Joanne was worried. Her daughter Rachel first started wearing glasses two years ago when she was in third grade and then last year they needed to be made stronger. Now, on this visit to the optometrist, she was told that Rachel needed an even stronger prescription.
She expressed her concern to the optometrist and was assured that this was normal and she shouldn’t worry. “She won’t go blind, but she just will probably need to have stronger glasses every year or so for some time to come. Often times eyes our eyes don’t stop changing until we stop growing and reach our early twenties.”
The average increase in myopia is about -.50 dioptors of change a year. Over the years many attempts have been made to prevent this from happening, but nothing has been particularly successful.
The statistics of myopia are truly frightening. All over the world myopia is getting worse. Myopia has increased by 67% in the US over the past 30 years and now more than 40% of individuals from 8 to 54 are myopic. In Singapore 80% of high school children are myopic. It is a true epidemic – over a billion people in the world are affected by myopia.

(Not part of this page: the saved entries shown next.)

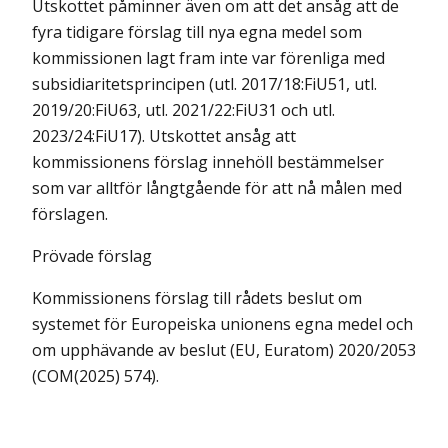
Utskottet påminner även om att det ansåg att de
fyra tidigare förslag till nya egna medel som
kommissionen lagt fram inte var förenliga med
subsidiaritetsprincipen (utl. 2017/18:FiU51, utl.
2019/20:FiU63, utl. 2021/22:FiU31 och utl.
2023/24:FiU17). Utskottet ansåg att
kommissionens förslag innehöll bestämmelser
som var alltför långtgående för att nå målen med
förslagen.
Prövade förslag
Kommissionens förslag till rådets beslut om
systemet för Europeiska unionens egna medel och
om upphävande av beslut (EU, Euratom) 2020/2053
(COM(2025) 574).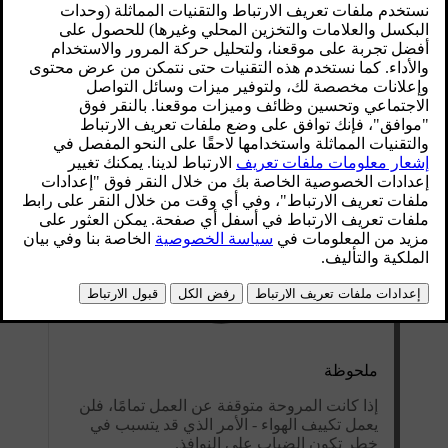
ملحوظة
إذا كانت المروحة متوقفة عن العمل تمامًا، فلن
يعمل تكييف الهواء - الأمر الذي قد يتسبب في
خطر تكون الضباب على النوافذ.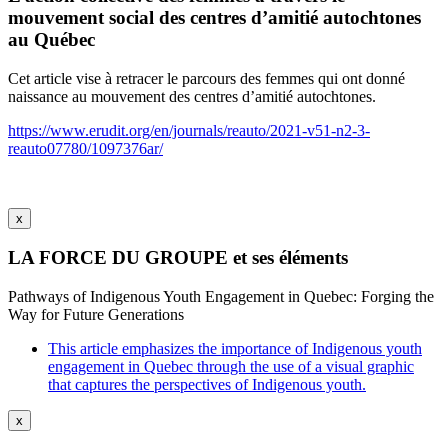
mouvement social des centres d’amitié autochtones
au Québec
Cet article vise à retracer le parcours des femmes qui ont donné
naissance au mouvement des centres d’amitié autochtones.
https://www.erudit.org/en/journals/reauto/2021-v51-n2-3-
reauto07780/1097376ar/
x
LA FORCE DU GROUPE et ses éléments
Pathways of Indigenous Youth Engagement in Quebec: Forging the
Way for Future Generations
This article emphasizes the importance of Indigenous youth
engagement in Quebec through the use of a visual graphic
that captures the perspectives of Indigenous youth.
x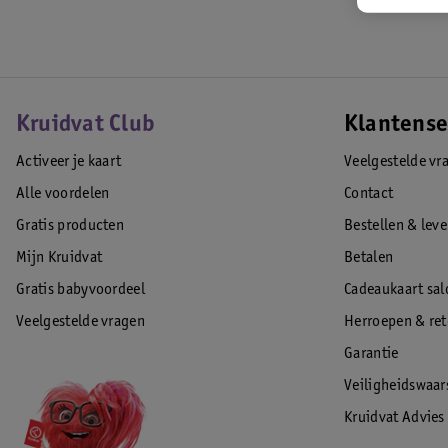
tillen.
VirtuFit
Het Nederlandse merk VirtuFit staat garant voor uitstekende kwaliteit. 
kwaliteitsmaterialen en daarnaast is er veel aandacht besteed aan geb
functionaliteiten.
Kruidvat Club
Klantense
Activeer je kaart
Veelgestelde vr
Contactinformatie
Contactnaam: Sporttrader B.V.
Alle voordelen
Contact
Communicatieadres: Twekkelerweg 263, 7553 LZ, Hengelo, Nederland
Gratis producten
Bestellen & lev
E-mailadres: klantenservice@fitwinkel.nl
Mijn Kruidvat
Betalen
EAN code:8720828507124
Gratis babyvoordeel
Cadeaukaart sal
Veelgestelde vragen
Herroepen & re
Garantie
Veiligheidswaa
Kruidvat Advies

Exciting new research tells us for the first time what causes myopia and we are now beginning to figure out ways of slowing it down and even preventing it. But the treatment works best when it is started at the earliest stages of myopia.
Myopia can be thought of as the eyeball being too long for its focus. When light focuses in front of the retina instead of on the retina the image is fuzzy. Spectacle and contact lenses shift the focus back to where it belongs, which restores the sharpness of the image.
But how does the image, in normal individuals, ever stay focused where it belongs as the child’s eyes grow? Research shows that the eye has the means to adjust itself to the proper focus. This process is called emmetropization, and it occurs when there is a proper focus in the peripheral retina. That is, it only works well when the peripheral (off center) focus is not “over-focused”.
Unfortunately, in many individuals, when the central “on-center” image is focused clearly (as when looking at the eye chart) the peripheral focus is “over-corrected”; the periphery of the correcting lens is too strong. We now know that this causes an increase in the myopia.
Traditional glasses and contact lenses have the same focus over the entire lens. Bifocal glasses have a different focus at the bottom of the lens for reading, but only at the bottom.
There are special multifocal contact lenses that have the proper less strong focus 360 degrees around the lens. A recent study of 122 children showed that these lenses slowed the increase in myopia from -.50 diopters per year to -.03 diopters, an insignificant increase. But even though these lenses can slow down or even stop the increase in myopia, they cannot reverse a myopia that has already occurred.
An exciting recent technology is orthokeratology – utilizing special eye molds to reshape the eye to the proper focus. You sleep with them and remove them during the day. There are some limits to the amount of correction that can be achieved, so it is best to start the treatment program before the myopia becomes too advanced.